EXERCISE PASSAGE>
···

In short, the components of the system must be built so that abuse is difficult to achieve and easy to uncover.64

System architecture alone cannot do the job of controlling misuse. Implementing regulations should also provide for independent, internal review of the operation of the system. Ideally, the Inspectors General of the agencies using the KD system would be tasked with conducting periodic internal audits of the use of the system and reporting on the results of those audits.

This leads, inevitably, to the most important source of oversight--Congress. Since much of the operation of the KD-based system will involve classified information, the mechanism for oversight must account for that fact. But the fundamental point remains: Congress must commit at the outset to a strict regime of oversight of the TIA/KD program. This would include periodic reports on the technology's use once developed and implemented, frequent examination by the General Accounting Office, and, as necessary, public hearings on the use of KD technology. Congressional oversight is precisely the sort of check on executive power that is necessary to insure that KD-based programs are implemented consistent with the appropriate limitations and restrictions. Without effective oversight, these restrictions are mere parchment barriers. While potentially problematic, one can be hopeful that congressional oversight in this key area of national concern will be bipartisan, constructive, and thoughtful. Congress has an interest in preventing any dangerous encroachment on civil liberties by an executive who might misuse pattern-based technology.65

Added to this, there should be annual public reports on non-classified aspects of the program. The public has a general right to know information about the operation of KD technology. While the public disclosure of specific search parameters, for example, would compromise the utility of the system by disclosing its methodology to terrorists, the public and the press are clearly entitled to information about the technology's operation. As with any other intelligence activity, sources and methods should be protected--but the agency implementing KD search technology should report annually on aspects of the program whose disclosure will not endanger national security. For example, the agency can report on the gross numbers of such searches conducted, the frequency with which the searches produce positive results and the frequency with which positive KD searches have been borne out (or refuted) by subsequent investigation. Gross and aggregate information for assessing the utility of the technology must be available publicly.

···

GIVEN MATERIAL>
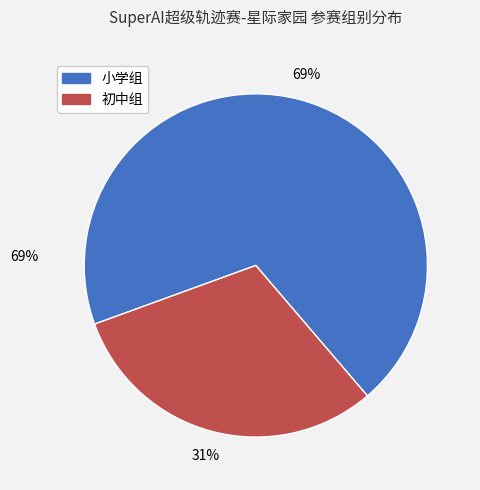

Count the number of slices in the pie.

2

···

CHECK YOUR UNDERSTANDING>
1. Translate into Spanish the following sentence from the passage on oversight of KD technology: "Without effective oversight, these restrictions are mere parchment barriers."
2. Continue the passage on oversight of KD technology, picking up after its final sentence.

ANSWERS BELOW>
1. Sin una supervisión eficaz, estas restricciones no son más que barreras de pergamino.

2.
Finally, any new law or regulatory system should have severe administrative and criminal punishments for misuse and abuse of the system. Termination of employment and imprisonment are sanctions of last resort and it is to be hoped that they will never be used. But as a matter of deterrence and just punishment, the law must provide for significant sanctions for the knowing misuse of the new KD technology. In this way, Congress will enlist the third branch of government, the courts, to serve as a further check on potential abuse. Thus, in addition to penalties, Congress should also authorize a private right of civil action for injunctive relief, attorneys' fees and, perhaps, monetary damages by individuals aggrieved by a violation of the restrictions Congress imposes.66

Preventing Mission Creep

Perhaps the greatest source of concern to civil libertarians is that the pattern-recognition technology developed to fight the war on terrorism will be enlisted in the service of other perceived public "goods." As one participant in a recent forum observed, driving with an expired driver's license is a crime and, with enhanced pattern-recognition technology and access to government databases, it is one that might readily be uncovered and prosecuted.67 Is KD technology to be used for so trivial a purpose? Or, indeed, is it to be used for more substantial purposes--such as to catch a sniper or fight the "war" on drugs?

Though the potential for using the KD tool in these circumstances exists, it must not be used in this manner. In every instance where the government intrudes on civil liberty we must ask three distinct questions:

  • Is the intrusion an effective means of addressing the threat of concern?
  • How significant is the threat? and
  • How substantial is the intrusion on individual liberty and privacy?68

Evaluating each proposed use necessarily involves a relative ranking and value judgment as to the nature of a threat and the degree of an intrusion. Here, the calculus is necessarily inexact. But our best judgment is that KD is only acceptable as a technological response to the new, significant threat of terrorism at home and abroad.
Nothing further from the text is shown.